We had long painful days of kneading dough for pizza by hands. To my husband, the pain is not because of the hard work of kneading but because the outcome was so different depends on how he kneads and keeps the dough. When we choose this Bread Maker, this was definitely a solid motivate, to make consistent dough for our Pizza night. One small unseen problem was there; the Bread maker cannot make dough for more than 2 pizzas in once. Well, not difficult to resolve it, we just had to repeat the menu as many times, and keep the dough in same condition until start baking them when the last dough is ready.
Now the dough from BM is much smoother than the hand made one (due to our skill may be), it can rollout to really thin and crisp!
Ingredients (for 2 thin & crisp pizza bases)
A:
1/2 tsp salt
300g strong flour
1 tbsp olive oil
Grounded black pepper
B:
170ml lukewarm water
1/2tsp yeast
1tsp sugar
Method
1. Scale and put all ingredients under A: in bread pan in above list order.
2. Scale 170ml lukewarm water then pour the yeast and sugar, mix them well then pour it in to the bread pan.

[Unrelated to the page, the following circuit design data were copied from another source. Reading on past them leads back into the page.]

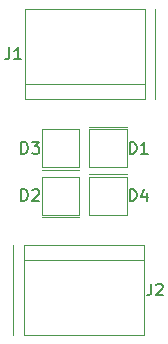
<source format=gto>
G04 #@! TF.GenerationSoftware,KiCad,Pcbnew,(5.1.0)-1*
G04 #@! TF.CreationDate,2019-08-16T17:36:45+05:30*
G04 #@! TF.ProjectId,SFH4715AS_breakout,53464834-3731-4354-9153-5f627265616b,rev?*
G04 #@! TF.SameCoordinates,Original*
G04 #@! TF.FileFunction,Legend,Top*
G04 #@! TF.FilePolarity,Positive*
%FSLAX46Y46*%
G04 Gerber Fmt 4.6, Leading zero omitted, Abs format (unit mm)*
G04 Created by KiCad (PCBNEW (5.1.0)-1) date 2019-08-16 17:36:45*
%MOMM*%
%LPD*%
G04 APERTURE LIST*
%ADD10C,0.120000*%
%ADD11C,0.150000*%
G04 APERTURE END LIST*
D10*
X31000000Y-18800000D02*
X31000000Y-11200000D01*
X19000000Y-31200000D02*
X19000000Y-38800000D01*
X24600000Y-28800000D02*
X21400000Y-28800000D01*
X24600000Y-28600000D02*
X24600000Y-25400000D01*
X21400000Y-28600000D02*
X24600000Y-28600000D01*
X21400000Y-25400000D02*
X21400000Y-28600000D01*
X24600000Y-25400000D02*
X21400000Y-25400000D01*
X25400000Y-21200000D02*
X28600000Y-21200000D01*
X25400000Y-21400000D02*
X25400000Y-24600000D01*
X28600000Y-21400000D02*
X25400000Y-21400000D01*
X28600000Y-24600000D02*
X28600000Y-21400000D01*
X25400000Y-24600000D02*
X28600000Y-24600000D01*
X19960000Y-18810000D02*
X30120000Y-18810000D01*
X19960000Y-11190000D02*
X19960000Y-18810000D01*
X30120000Y-11190000D02*
X19960000Y-11190000D01*
X30120000Y-18810000D02*
X30120000Y-11190000D01*
X30120000Y-17540000D02*
X19960000Y-17540000D01*
X30040000Y-31190000D02*
X19880000Y-31190000D01*
X30040000Y-38810000D02*
X30040000Y-31190000D01*
X19880000Y-38810000D02*
X30040000Y-38810000D01*
X19880000Y-31190000D02*
X19880000Y-38810000D01*
X19880000Y-32460000D02*
X30040000Y-32460000D01*
X24600000Y-21400000D02*
X21400000Y-21400000D01*
X21400000Y-21400000D02*
X21400000Y-24600000D01*
X21400000Y-24600000D02*
X24600000Y-24600000D01*
X24600000Y-24600000D02*
X24600000Y-21400000D01*
X24600000Y-24800000D02*
X21400000Y-24800000D01*
X25400000Y-25200000D02*
X28600000Y-25200000D01*
X25400000Y-25400000D02*
X25400000Y-28600000D01*
X28600000Y-25400000D02*
X25400000Y-25400000D01*
X28600000Y-28600000D02*
X28600000Y-25400000D01*
X25400000Y-28600000D02*
X28600000Y-28600000D01*
D11*
X19661904Y-27452380D02*
X19661904Y-26452380D01*
X19900000Y-26452380D01*
X20042857Y-26500000D01*
X20138095Y-26595238D01*
X20185714Y-26690476D01*
X20233333Y-26880952D01*
X20233333Y-27023809D01*
X20185714Y-27214285D01*
X20138095Y-27309523D01*
X20042857Y-27404761D01*
X19900000Y-27452380D01*
X19661904Y-27452380D01*
X20614285Y-26547619D02*
X20661904Y-26500000D01*
X20757142Y-26452380D01*
X20995238Y-26452380D01*
X21090476Y-26500000D01*
X21138095Y-26547619D01*
X21185714Y-26642857D01*
X21185714Y-26738095D01*
X21138095Y-26880952D01*
X20566666Y-27452380D01*
X21185714Y-27452380D01*
X28861904Y-23452380D02*
X28861904Y-22452380D01*
X29100000Y-22452380D01*
X29242857Y-22500000D01*
X29338095Y-22595238D01*
X29385714Y-22690476D01*
X29433333Y-22880952D01*
X29433333Y-23023809D01*
X29385714Y-23214285D01*
X29338095Y-23309523D01*
X29242857Y-23404761D01*
X29100000Y-23452380D01*
X28861904Y-23452380D01*
X30385714Y-23452380D02*
X29814285Y-23452380D01*
X30100000Y-23452380D02*
X30100000Y-22452380D01*
X30004761Y-22595238D01*
X29909523Y-22690476D01*
X29814285Y-22738095D01*
X18666666Y-14452380D02*
X18666666Y-15166666D01*
X18619047Y-15309523D01*
X18523809Y-15404761D01*
X18380952Y-15452380D01*
X18285714Y-15452380D01*
X19666666Y-15452380D02*
X19095238Y-15452380D01*
X19380952Y-15452380D02*
X19380952Y-14452380D01*
X19285714Y-14595238D01*
X19190476Y-14690476D01*
X19095238Y-14738095D01*
X30666666Y-34452380D02*
X30666666Y-35166666D01*
X30619047Y-35309523D01*
X30523809Y-35404761D01*
X30380952Y-35452380D01*
X30285714Y-35452380D01*
X31095238Y-34547619D02*
X31142857Y-34500000D01*
X31238095Y-34452380D01*
X31476190Y-34452380D01*
X31571428Y-34500000D01*
X31619047Y-34547619D01*
X31666666Y-34642857D01*
X31666666Y-34738095D01*
X31619047Y-34880952D01*
X31047619Y-35452380D01*
X31666666Y-35452380D01*
X19661904Y-23452380D02*
X19661904Y-22452380D01*
X19900000Y-22452380D01*
X20042857Y-22500000D01*
X20138095Y-22595238D01*
X20185714Y-22690476D01*
X20233333Y-22880952D01*
X20233333Y-23023809D01*
X20185714Y-23214285D01*
X20138095Y-23309523D01*
X20042857Y-23404761D01*
X19900000Y-23452380D01*
X19661904Y-23452380D01*
X20566666Y-22452380D02*
X21185714Y-22452380D01*
X20852380Y-22833333D01*
X20995238Y-22833333D01*
X21090476Y-22880952D01*
X21138095Y-22928571D01*
X21185714Y-23023809D01*
X21185714Y-23261904D01*
X21138095Y-23357142D01*
X21090476Y-23404761D01*
X20995238Y-23452380D01*
X20709523Y-23452380D01*
X20614285Y-23404761D01*
X20566666Y-23357142D01*
X28861904Y-27452380D02*
X28861904Y-26452380D01*
X29100000Y-26452380D01*
X29242857Y-26500000D01*
X29338095Y-26595238D01*
X29385714Y-26690476D01*
X29433333Y-26880952D01*
X29433333Y-27023809D01*
X29385714Y-27214285D01*
X29338095Y-27309523D01*
X29242857Y-27404761D01*
X29100000Y-27452380D01*
X28861904Y-27452380D01*
X30290476Y-26785714D02*
X30290476Y-27452380D01*
X30052380Y-26404761D02*
X29814285Y-27119047D01*
X30433333Y-27119047D01*
M02*

</source>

3. Plug in the Bread Maker, place the bread pan in the BM, then select Pizza dough menu (Menu 22 for Panasonic SD-2501) and press Start button. Wait until the dough to be ready.
<To make pizza base>
1. Before dough become ready, scatter extra a hand full of strong flour on clean flat surface. You may need at least 40cm x 40cm clear surface for making dough.

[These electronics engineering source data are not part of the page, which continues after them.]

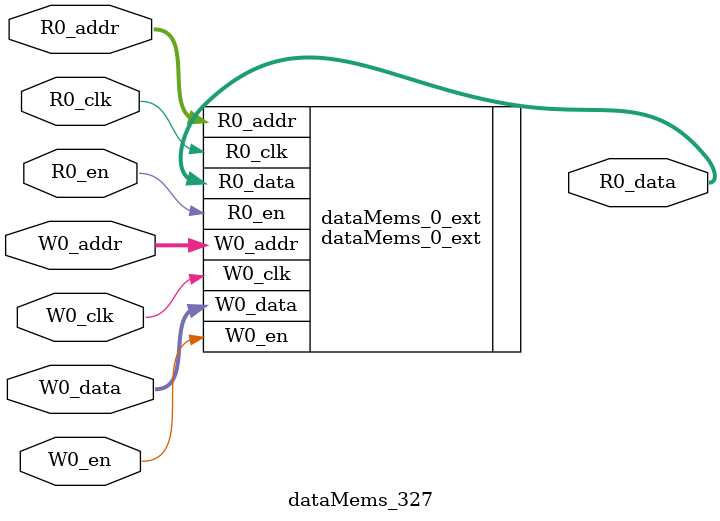
<source format=sv>
`ifndef RANDOMIZE
  `ifdef RANDOMIZE_REG_INIT
    `define RANDOMIZE
  `endif // RANDOMIZE_REG_INIT
`endif // not def RANDOMIZE
`ifndef RANDOMIZE
  `ifdef RANDOMIZE_MEM_INIT
    `define RANDOMIZE
  `endif // RANDOMIZE_MEM_INIT
`endif // not def RANDOMIZE

`ifndef RANDOM
  `define RANDOM $random
`endif // not def RANDOM

// Users can define 'PRINTF_COND' to add an extra gate to prints.
`ifndef PRINTF_COND_
  `ifdef PRINTF_COND
    `define PRINTF_COND_ (`PRINTF_COND)
  `else  // PRINTF_COND
    `define PRINTF_COND_ 1
  `endif // PRINTF_COND
`endif // not def PRINTF_COND_

// Users can define 'ASSERT_VERBOSE_COND' to add an extra gate to assert error printing.
`ifndef ASSERT_VERBOSE_COND_
  `ifdef ASSERT_VERBOSE_COND
    `define ASSERT_VERBOSE_COND_ (`ASSERT_VERBOSE_COND)
  `else  // ASSERT_VERBOSE_COND
    `define ASSERT_VERBOSE_COND_ 1
  `endif // ASSERT_VERBOSE_COND
`endif // not def ASSERT_VERBOSE_COND_

// Users can define 'STOP_COND' to add an extra gate to stop conditions.
`ifndef STOP_COND_
  `ifdef STOP_COND
    `define STOP_COND_ (`STOP_COND)
  `else  // STOP_COND
    `define STOP_COND_ 1
  `endif // STOP_COND
`endif // not def STOP_COND_

// Users can define INIT_RANDOM as general code that gets injected into the
// initializer block for modules with registers.
`ifndef INIT_RANDOM
  `define INIT_RANDOM
`endif // not def INIT_RANDOM

// If using random initialization, you can also define RANDOMIZE_DELAY to
// customize the delay used, otherwise 0.002 is used.
`ifndef RANDOMIZE_DELAY
  `define RANDOMIZE_DELAY 0.002
`endif // not def RANDOMIZE_DELAY

// Define INIT_RANDOM_PROLOG_ for use in our modules below.
`ifndef INIT_RANDOM_PROLOG_
  `ifdef RANDOMIZE
    `ifdef VERILATOR
      `define INIT_RANDOM_PROLOG_ `INIT_RANDOM
    `else  // VERILATOR
      `define INIT_RANDOM_PROLOG_ `INIT_RANDOM #`RANDOMIZE_DELAY begin end
    `endif // VERILATOR
  `else  // RANDOMIZE
    `define INIT_RANDOM_PROLOG_
  `endif // RANDOMIZE
`endif // not def INIT_RANDOM_PROLOG_

// Include register initializers in init blocks unless synthesis is set
`ifndef SYNTHESIS
  `ifndef ENABLE_INITIAL_REG_
    `define ENABLE_INITIAL_REG_
  `endif // not def ENABLE_INITIAL_REG_
`endif // not def SYNTHESIS

// Include rmemory initializers in init blocks unless synthesis is set
`ifndef SYNTHESIS
  `ifndef ENABLE_INITIAL_MEM_
    `define ENABLE_INITIAL_MEM_
  `endif // not def ENABLE_INITIAL_MEM_
`endif // not def SYNTHESIS

module dataMems_327(	// @[generators/ara/src/main/scala/UnsafeAXI4ToTL.scala:365:62]
  input  [4:0]  R0_addr,
  input         R0_en,
  input         R0_clk,
  output [66:0] R0_data,
  input  [4:0]  W0_addr,
  input         W0_en,
  input         W0_clk,
  input  [66:0] W0_data
);

  dataMems_0_ext dataMems_0_ext (	// @[generators/ara/src/main/scala/UnsafeAXI4ToTL.scala:365:62]
    .R0_addr (R0_addr),
    .R0_en   (R0_en),
    .R0_clk  (R0_clk),
    .R0_data (R0_data),
    .W0_addr (W0_addr),
    .W0_en   (W0_en),
    .W0_clk  (W0_clk),
    .W0_data (W0_data)
  );
endmodule


</source>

2. Once the dough is ready (BM makes beeps), press the stop button, take the bread pan out from the BM, then take the dough out on to the floured table surface. Punch down the dough, cut it in to 2 pieces, and make them in balls then place one at aside.
3. Rollout one piece of dough in to roughly 25cm circle. Place it over the Pizza pan and cut off excesses using a knife. Now ready for toppings.
<To make more than 2 pizzas for one dinner>
1. Grease a baking tray or large plate with small amount of olive oil.
2. When the first dough is done, punch the dough in the bread pan, take the dough on to the greased tray then cut it in to 2 halves.
3. Take a bit of olive oil on your hands from the grease then make each half dough in a smooth ball, place them on the plate then cover it with a clean tea towel. (Keep enough space for dough to grow)
4. Keep them in cool place. Repeat the same above method and keep add more on the tray in same way.
5. The dough made earlier get more fermented than the last ones and will be slightly loose to handle. You may want to kneed it after punching the dough for a bit before rolling it out.